I lace up my shoes and head out. Everyday I vary. I need a Latin phrase for “I vary.” *Variaro ergo sum*.

I run with a Suunto GPS that tells me my pace, speed, elevation, heart rate, attractiveness, holiness, and actual location in the Rule of God. I want to be a little better than yesterday, than last week, than last year. But the truth is more complex, as Mr. Suunto likes to point out.

Last year I ran a ten mile loop in seventy minutes, this year I crashed out on the same run. I called Amy, who couldn’t come get me because she had the car to get the child I was supposed to pick up because I was going to be back in sixty-five minutes and it was now well over an hour and a half and I was walking still miles from home, wet, and shaking from the cold. It was the same run, only much colder, rainy, and I had neither eaten nor hydrated well. But even if I had, I was not in the same shape coming out of the winter rather than summer.

In the end, I am human, of the humous, of the earth, organic little ball of God-breathed dirt, but dirty none-the-less. I may fly or fall, but I am God’s to cheer or catch. I strive, and I crawl, but the long run always ends up in the same place. I will end up with God answering for how I loved the river clay, whether my own or my wife’s or my children’s or yours.

God loves me and expects me to love my own self and others with the same kind of love.

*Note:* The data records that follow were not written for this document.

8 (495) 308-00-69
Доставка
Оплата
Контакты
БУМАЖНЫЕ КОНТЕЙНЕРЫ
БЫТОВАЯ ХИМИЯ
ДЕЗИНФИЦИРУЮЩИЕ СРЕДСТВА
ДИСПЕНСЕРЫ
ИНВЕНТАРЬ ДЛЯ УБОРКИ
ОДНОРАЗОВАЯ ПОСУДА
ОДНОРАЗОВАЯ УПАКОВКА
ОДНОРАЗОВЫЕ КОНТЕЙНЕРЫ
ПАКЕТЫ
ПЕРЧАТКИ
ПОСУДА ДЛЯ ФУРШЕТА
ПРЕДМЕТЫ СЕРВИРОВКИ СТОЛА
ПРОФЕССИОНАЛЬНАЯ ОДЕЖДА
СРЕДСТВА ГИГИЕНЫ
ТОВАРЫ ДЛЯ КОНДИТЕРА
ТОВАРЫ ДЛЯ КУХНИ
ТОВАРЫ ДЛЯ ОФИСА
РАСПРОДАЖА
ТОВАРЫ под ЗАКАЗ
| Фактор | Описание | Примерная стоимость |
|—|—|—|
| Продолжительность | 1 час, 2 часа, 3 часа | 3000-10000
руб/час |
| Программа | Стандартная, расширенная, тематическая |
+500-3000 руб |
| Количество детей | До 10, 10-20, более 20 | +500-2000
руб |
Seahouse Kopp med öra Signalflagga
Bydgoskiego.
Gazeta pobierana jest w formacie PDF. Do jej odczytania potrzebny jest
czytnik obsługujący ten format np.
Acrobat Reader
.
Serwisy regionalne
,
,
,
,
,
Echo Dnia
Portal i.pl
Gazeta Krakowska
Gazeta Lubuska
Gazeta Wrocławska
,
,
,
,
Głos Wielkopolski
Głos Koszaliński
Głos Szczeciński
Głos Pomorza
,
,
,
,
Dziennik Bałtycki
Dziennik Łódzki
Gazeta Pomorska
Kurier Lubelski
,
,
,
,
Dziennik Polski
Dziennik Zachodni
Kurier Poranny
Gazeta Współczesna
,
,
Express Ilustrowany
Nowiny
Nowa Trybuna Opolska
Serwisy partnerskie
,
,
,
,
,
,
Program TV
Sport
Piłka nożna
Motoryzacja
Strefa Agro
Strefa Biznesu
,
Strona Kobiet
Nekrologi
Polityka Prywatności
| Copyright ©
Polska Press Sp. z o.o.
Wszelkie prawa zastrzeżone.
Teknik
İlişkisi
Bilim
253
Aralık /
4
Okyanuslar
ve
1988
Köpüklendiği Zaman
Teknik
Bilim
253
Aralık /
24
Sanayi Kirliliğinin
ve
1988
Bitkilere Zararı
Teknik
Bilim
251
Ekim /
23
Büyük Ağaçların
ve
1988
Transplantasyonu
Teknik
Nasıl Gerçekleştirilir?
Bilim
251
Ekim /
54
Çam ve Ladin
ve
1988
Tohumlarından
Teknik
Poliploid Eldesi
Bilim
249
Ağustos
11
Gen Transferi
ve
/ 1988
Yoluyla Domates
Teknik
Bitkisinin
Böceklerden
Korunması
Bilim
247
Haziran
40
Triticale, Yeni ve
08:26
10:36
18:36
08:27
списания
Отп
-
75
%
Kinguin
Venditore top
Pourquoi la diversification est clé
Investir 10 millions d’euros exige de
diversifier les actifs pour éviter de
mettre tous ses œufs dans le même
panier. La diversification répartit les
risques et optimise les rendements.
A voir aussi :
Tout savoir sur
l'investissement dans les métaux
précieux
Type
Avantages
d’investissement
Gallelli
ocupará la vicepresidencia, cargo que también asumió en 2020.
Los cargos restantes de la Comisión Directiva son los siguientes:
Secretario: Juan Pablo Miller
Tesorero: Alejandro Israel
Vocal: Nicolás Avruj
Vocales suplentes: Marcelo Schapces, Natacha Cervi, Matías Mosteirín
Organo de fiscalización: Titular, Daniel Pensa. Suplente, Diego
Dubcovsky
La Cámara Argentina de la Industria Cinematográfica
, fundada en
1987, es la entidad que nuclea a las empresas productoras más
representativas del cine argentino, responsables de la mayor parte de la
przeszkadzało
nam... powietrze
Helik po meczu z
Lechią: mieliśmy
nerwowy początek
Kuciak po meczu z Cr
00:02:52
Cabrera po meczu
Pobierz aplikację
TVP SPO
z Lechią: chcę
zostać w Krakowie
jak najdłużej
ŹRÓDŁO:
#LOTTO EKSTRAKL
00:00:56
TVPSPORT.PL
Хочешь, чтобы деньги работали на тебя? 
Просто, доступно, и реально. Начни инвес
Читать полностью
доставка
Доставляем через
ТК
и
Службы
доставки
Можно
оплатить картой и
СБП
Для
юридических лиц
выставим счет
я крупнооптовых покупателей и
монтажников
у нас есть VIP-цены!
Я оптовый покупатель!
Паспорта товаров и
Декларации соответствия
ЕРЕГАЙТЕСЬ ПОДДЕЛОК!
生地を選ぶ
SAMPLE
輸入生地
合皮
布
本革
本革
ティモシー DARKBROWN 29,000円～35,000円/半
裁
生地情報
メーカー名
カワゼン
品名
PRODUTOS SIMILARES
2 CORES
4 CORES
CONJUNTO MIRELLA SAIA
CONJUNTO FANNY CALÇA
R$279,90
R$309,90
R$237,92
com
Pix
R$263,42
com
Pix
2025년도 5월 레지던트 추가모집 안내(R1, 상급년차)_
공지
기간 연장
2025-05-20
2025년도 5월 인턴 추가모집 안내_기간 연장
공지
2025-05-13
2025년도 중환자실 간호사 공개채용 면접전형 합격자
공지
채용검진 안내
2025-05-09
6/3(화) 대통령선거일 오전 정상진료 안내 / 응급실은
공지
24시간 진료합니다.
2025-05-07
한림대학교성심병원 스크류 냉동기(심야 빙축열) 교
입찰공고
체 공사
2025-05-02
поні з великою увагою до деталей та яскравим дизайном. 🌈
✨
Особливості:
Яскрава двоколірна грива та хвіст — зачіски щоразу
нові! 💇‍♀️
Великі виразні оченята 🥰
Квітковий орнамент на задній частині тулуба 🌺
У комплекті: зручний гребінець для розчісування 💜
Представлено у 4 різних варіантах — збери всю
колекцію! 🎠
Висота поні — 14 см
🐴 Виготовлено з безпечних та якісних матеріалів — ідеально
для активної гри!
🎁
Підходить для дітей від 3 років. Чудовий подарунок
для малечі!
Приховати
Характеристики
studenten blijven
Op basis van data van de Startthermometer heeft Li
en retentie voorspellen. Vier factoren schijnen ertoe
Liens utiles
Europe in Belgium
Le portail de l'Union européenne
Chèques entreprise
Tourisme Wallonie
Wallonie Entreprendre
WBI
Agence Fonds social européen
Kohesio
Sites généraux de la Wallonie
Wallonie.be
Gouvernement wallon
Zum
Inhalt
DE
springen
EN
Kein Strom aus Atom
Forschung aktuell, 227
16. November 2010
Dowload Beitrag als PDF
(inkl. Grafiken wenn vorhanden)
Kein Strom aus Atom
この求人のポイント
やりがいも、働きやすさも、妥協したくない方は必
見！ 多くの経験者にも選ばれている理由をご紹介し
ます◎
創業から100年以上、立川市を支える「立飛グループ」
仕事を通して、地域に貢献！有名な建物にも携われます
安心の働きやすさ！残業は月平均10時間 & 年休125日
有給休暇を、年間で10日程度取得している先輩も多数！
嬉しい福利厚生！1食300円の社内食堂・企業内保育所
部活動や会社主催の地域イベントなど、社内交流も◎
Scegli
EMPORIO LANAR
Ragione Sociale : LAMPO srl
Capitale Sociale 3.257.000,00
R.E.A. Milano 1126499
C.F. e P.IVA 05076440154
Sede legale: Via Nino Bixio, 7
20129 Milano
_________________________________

It is that expectation that leads me to the demands of the trail and the Rule. It is that love carries me when I fall and that puts out my hand to my neighbor when he falls.

The other reason I love trail runners is the joy and camaraderie of the trail. It is different in my experience from the road. We know we can’t compete for the trail, only along it. It belongs to God and leads to home, no matter what trail it is.

So relax a little and turn off your GPS, be where you are right now, be who you are right now. Be humane to you. You are loved, you little failure, or you are nothing. Your existence is proof that you are. So relax and face up, you are only what you are.

You are a human being, and we vary, like the Rule, like the trail.